• **TASK**: Please copy the rows from the line containing "1980 | Assembly" through the line containing "6 (0+3+0+3) | Event: Individual -> Sprint", substituting "Ballots" for "Votes" and keeping everything else the same. Leave the pictures out.

• **RECORDS FOR PROCESSING**:
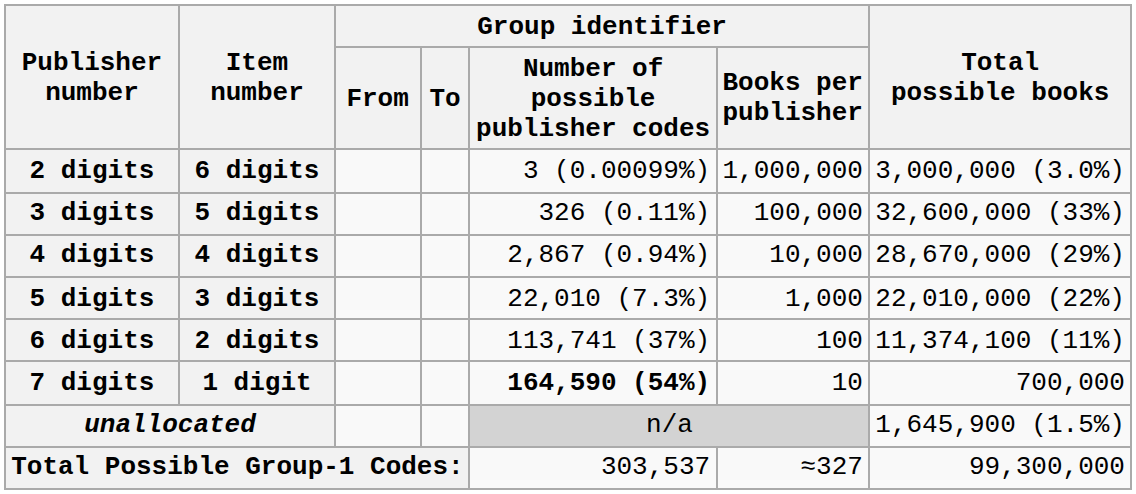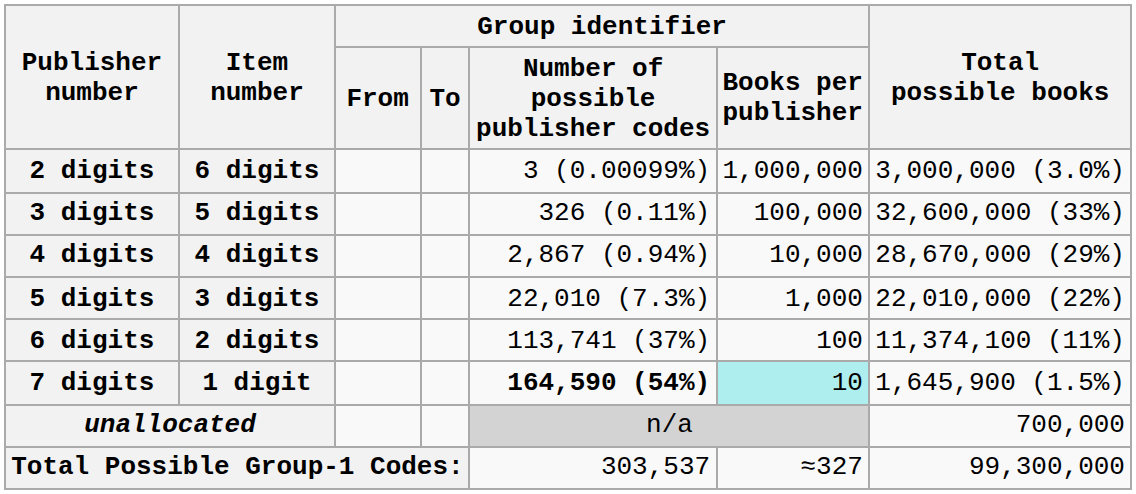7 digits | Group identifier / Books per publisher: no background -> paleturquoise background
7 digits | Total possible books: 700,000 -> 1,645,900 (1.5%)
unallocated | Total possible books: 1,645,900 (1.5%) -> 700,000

* * *

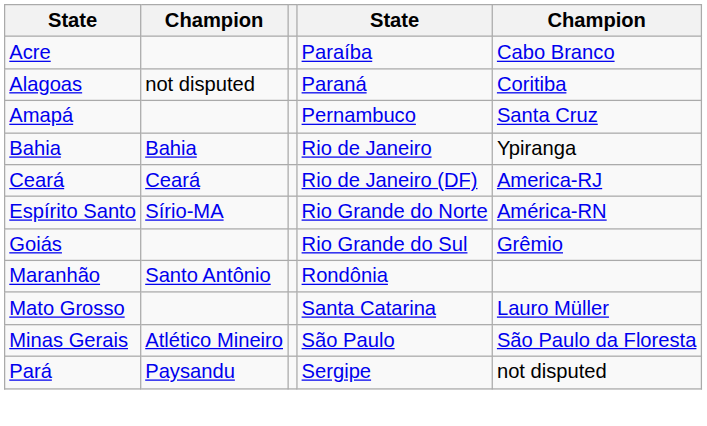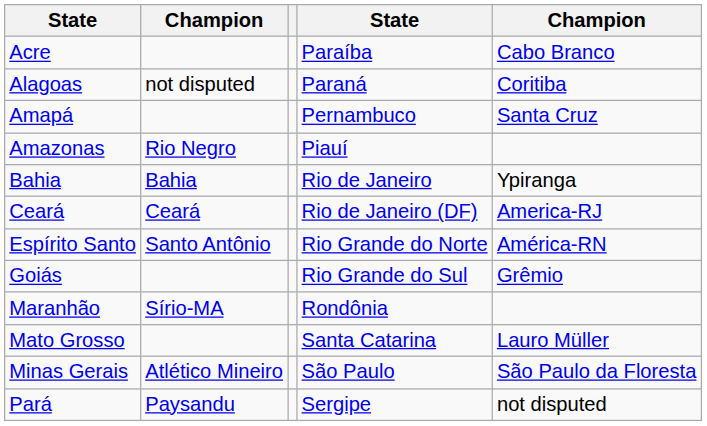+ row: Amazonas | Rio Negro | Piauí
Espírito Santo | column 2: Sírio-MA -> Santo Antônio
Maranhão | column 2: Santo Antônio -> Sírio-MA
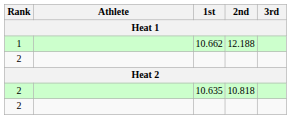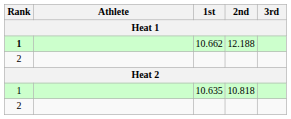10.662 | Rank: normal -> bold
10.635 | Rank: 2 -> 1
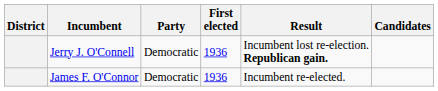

--

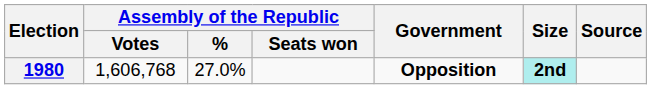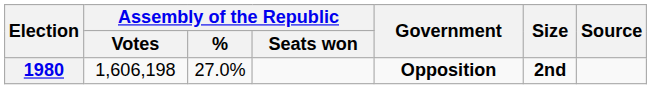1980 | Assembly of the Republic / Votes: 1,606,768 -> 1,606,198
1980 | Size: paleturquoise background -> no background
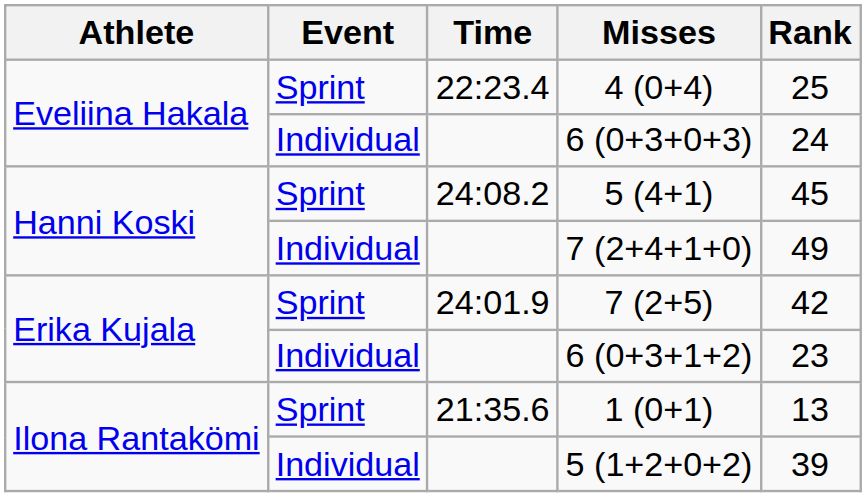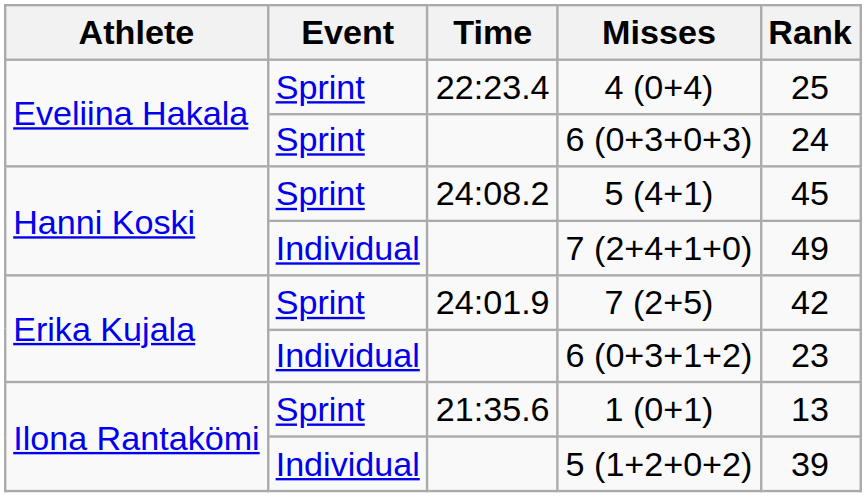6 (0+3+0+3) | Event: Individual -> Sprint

• **EXERCISE RESPONSE**:
1980 | Assembly of the Republic / Ballots: 1,606,768 -> 1,606,198
1980 | Size: paleturquoise background -> no background
6 (0+3+0+3) | Event: Individual -> Sprint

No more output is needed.